Required Experienced Site Reliability Engineer
AI Engineering's ML-Platform team goal, is to deliver a modern infrastructure and solutions to enhance our Algorithm development life cycle and shorten our delivery times. We are an independent group, consisting of excellent and experienced engineers with diverse skills in algorithms, software, and infrastructure. We strive to implement a DevOps culture allowing our engineers to easily collaborate on large-scale products. We develop cross-company products that enable the research and deployment of state-of-the-art algorithms.
What will your job look like?
Were looking for a Site Reliability Engineer (SRE) to design, build, and operate the infrastructure powering machine learning development.

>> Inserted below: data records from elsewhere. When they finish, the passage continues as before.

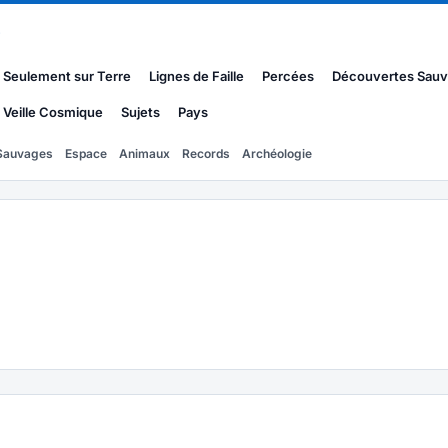
s
Seulement sur Terre
Lignes de Faille
Percées
Découvertes Sau
Veille Cosmique
Sujets
Pays
Sauvages
Espace
Animaux
Records
Archéologie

You will work on large-scale, distributed Kubernetes cluster, both on-prem and in the cloud, collaborating with IT, cloud engineering, and algorithmic teams.

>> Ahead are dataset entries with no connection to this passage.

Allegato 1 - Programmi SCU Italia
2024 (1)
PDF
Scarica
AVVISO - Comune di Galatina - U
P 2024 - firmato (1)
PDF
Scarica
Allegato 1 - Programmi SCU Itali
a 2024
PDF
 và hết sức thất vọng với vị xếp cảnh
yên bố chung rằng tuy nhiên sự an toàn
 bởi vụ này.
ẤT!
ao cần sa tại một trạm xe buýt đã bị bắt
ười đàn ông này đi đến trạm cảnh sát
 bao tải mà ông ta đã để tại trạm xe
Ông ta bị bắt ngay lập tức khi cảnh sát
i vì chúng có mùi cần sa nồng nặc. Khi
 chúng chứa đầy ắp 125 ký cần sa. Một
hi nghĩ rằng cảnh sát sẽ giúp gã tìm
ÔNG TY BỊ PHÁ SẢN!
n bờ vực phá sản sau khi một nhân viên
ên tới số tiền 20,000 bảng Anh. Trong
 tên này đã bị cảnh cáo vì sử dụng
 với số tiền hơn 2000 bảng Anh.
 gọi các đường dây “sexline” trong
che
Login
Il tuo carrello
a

Owning and evolving our infrastructure-as-code (IaC).
Driving reliability, monitoring, and observability best practices.
Pushing software and hardware integration to its limits to maximize system performance.
Automating and scaling ML workflows with a reliability-first mindset.
Partnering with researchers and developers to improve performance, resilience, and delivery speed.
Participating in incident response, root cause analysis, and postmortems to continuously raise the bar.
This role is ideal for someone who thrives on solving complex infrastructure challenges and enjoys collaborating across disciplines to deliver impact.
Requirements: Strong knowledge of Linux internals and system administration.
Proficiency in Bash scripting and coding in Python and/or Go.
Hands-on experience with Kubernetes and containerized environments.
Experience with at least one major cloud provider (AWS, GCP, Azure, etc.).
Familiarity with Infrastructure as Code (Terraform etc.).
Solid understanding of networking, security, and distributed systems.
Experience with observability tools (Prometheus, Grafana, ELK, OpenTelemetry).
Strong communication, problem-solving, and collaboration skills.
A calm, reliability-first mindset under pressure, with passion for scalable systems.
Advantages:
B.Sc in Computer Science or related field
Contributions to open-source projects.
Experience with backend development & performance best practices.
Familiarity with databases, storage, and data pipeline reliability.
Enjoys exploring and stretching software and hardware systems to their full potential.
This position is open to all candidates.